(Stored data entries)
● ● ●
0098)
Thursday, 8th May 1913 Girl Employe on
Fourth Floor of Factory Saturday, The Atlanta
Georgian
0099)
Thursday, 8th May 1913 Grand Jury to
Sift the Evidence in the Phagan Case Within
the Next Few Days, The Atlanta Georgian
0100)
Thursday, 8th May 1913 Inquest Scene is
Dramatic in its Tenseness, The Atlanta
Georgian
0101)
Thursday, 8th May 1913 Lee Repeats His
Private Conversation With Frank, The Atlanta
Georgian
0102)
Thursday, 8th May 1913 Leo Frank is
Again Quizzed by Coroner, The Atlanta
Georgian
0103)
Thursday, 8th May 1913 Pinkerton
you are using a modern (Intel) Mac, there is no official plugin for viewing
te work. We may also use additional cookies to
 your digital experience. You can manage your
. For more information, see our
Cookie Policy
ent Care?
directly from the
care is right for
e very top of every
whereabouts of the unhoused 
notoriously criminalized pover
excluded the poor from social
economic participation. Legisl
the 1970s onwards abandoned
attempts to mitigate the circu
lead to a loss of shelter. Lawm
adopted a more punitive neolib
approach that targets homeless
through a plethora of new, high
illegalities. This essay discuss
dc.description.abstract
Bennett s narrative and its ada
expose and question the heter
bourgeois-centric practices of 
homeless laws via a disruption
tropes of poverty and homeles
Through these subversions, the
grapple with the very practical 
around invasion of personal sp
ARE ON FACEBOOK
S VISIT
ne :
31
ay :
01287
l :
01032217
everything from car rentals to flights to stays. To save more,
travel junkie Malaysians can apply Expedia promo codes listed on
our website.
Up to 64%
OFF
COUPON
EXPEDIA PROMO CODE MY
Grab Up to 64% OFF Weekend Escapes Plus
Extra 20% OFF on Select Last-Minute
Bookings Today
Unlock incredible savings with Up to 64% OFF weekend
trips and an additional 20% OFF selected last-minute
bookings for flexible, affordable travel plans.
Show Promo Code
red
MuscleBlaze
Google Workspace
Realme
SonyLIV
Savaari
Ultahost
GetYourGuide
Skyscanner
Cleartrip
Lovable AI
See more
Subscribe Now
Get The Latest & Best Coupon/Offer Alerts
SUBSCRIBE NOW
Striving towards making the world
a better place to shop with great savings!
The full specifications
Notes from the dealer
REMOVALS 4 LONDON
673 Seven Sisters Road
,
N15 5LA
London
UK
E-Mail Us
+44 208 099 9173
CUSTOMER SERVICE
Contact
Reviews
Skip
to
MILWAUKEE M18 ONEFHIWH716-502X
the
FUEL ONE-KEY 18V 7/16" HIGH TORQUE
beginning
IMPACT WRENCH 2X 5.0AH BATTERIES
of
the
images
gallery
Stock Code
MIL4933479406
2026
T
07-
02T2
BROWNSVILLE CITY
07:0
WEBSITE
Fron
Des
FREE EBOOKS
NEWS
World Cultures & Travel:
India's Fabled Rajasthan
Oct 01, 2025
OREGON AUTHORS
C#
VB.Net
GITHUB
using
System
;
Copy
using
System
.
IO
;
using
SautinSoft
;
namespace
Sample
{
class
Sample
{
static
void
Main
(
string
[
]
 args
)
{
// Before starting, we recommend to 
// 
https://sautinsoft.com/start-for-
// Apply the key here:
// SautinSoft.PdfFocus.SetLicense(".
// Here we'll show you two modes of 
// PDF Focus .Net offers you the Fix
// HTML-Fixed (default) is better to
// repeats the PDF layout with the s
● ● ●
● **Request**: Reproduce each line above without any alteration.

● **Response for this exercise**:
0098)
Thursday, 8th May 1913 Girl Employe on
Fourth Floor of Factory Saturday, The Atlanta
Georgian
0099)
Thursday, 8th May 1913 Grand Jury to
Sift the Evidence in the Phagan Case Within
the Next Few Days, The Atlanta Georgian
0100)
Thursday, 8th May 1913 Inquest Scene is
Dramatic in its Tenseness, The Atlanta
Georgian
0101)
Thursday, 8th May 1913 Lee Repeats His
Private Conversation With Frank, The Atlanta
Georgian
0102)
Thursday, 8th May 1913 Leo Frank is
Again Quizzed by Coroner, The Atlanta
Georgian
0103)
Thursday, 8th May 1913 Pinkerton
you are using a modern (Intel) Mac, there is no official plugin for viewing
te work. We may also use additional cookies to
 your digital experience. You can manage your
. For more information, see our
Cookie Policy
ent Care?
directly from the
care is right for
e very top of every
whereabouts of the unhoused 
notoriously criminalized pover
excluded the poor from social
economic participation. Legisl
the 1970s onwards abandoned
attempts to mitigate the circu
lead to a loss of shelter. Lawm
adopted a more punitive neolib
approach that targets homeless
through a plethora of new, high
illegalities. This essay discuss
dc.description.abstract
Bennett s narrative and its ada
expose and question the heter
bourgeois-centric practices of 
homeless laws via a disruption
tropes of poverty and homeles
Through these subversions, the
grapple with the very practical 
around invasion of personal sp
ARE ON FACEBOOK
S VISIT
ne :
31
ay :
01287
l :
01032217
everything from car rentals to flights to stays. To save more,
travel junkie Malaysians can apply Expedia promo codes listed on
our website.
Up to 64%
OFF
COUPON
EXPEDIA PROMO CODE MY
Grab Up to 64% OFF Weekend Escapes Plus
Extra 20% OFF on Select Last-Minute
Bookings Today
Unlock incredible savings with Up to 64% OFF weekend
trips and an additional 20% OFF selected last-minute
bookings for flexible, affordable travel plans.
Show Promo Code
red
MuscleBlaze
Google Workspace
Realme
SonyLIV
Savaari
Ultahost
GetYourGuide
Skyscanner
Cleartrip
Lovable AI
See more
Subscribe Now
Get The Latest & Best Coupon/Offer Alerts
SUBSCRIBE NOW
Striving towards making the world
a better place to shop with great savings!
The full specifications
Notes from the dealer
REMOVALS 4 LONDON
673 Seven Sisters Road
,
N15 5LA
London
UK
E-Mail Us
+44 208 099 9173
CUSTOMER SERVICE
Contact
Reviews
Skip
to
MILWAUKEE M18 ONEFHIWH716-502X
the
FUEL ONE-KEY 18V 7/16" HIGH TORQUE
beginning
IMPACT WRENCH 2X 5.0AH BATTERIES
of
the
images
gallery
Stock Code
MIL4933479406
2026
T
07-
02T2
BROWNSVILLE CITY
07:0
WEBSITE
Fron
Des
FREE EBOOKS
NEWS
World Cultures & Travel:
India's Fabled Rajasthan
Oct 01, 2025
OREGON AUTHORS
C#
VB.Net
GITHUB
using
System
;
Copy
using
System
.
IO
;
using
SautinSoft
;
namespace
Sample
{
class
Sample
{
static
void
Main
(
string
[
]
 args
)
{
// Before starting, we recommend to 
// 
https://sautinsoft.com/start-for-
// Apply the key here:
// SautinSoft.PdfFocus.SetLicense(".
// Here we'll show you two modes of 
// PDF Focus .Net offers you the Fix
// HTML-Fixed (default) is better to
// repeats the PDF layout with the s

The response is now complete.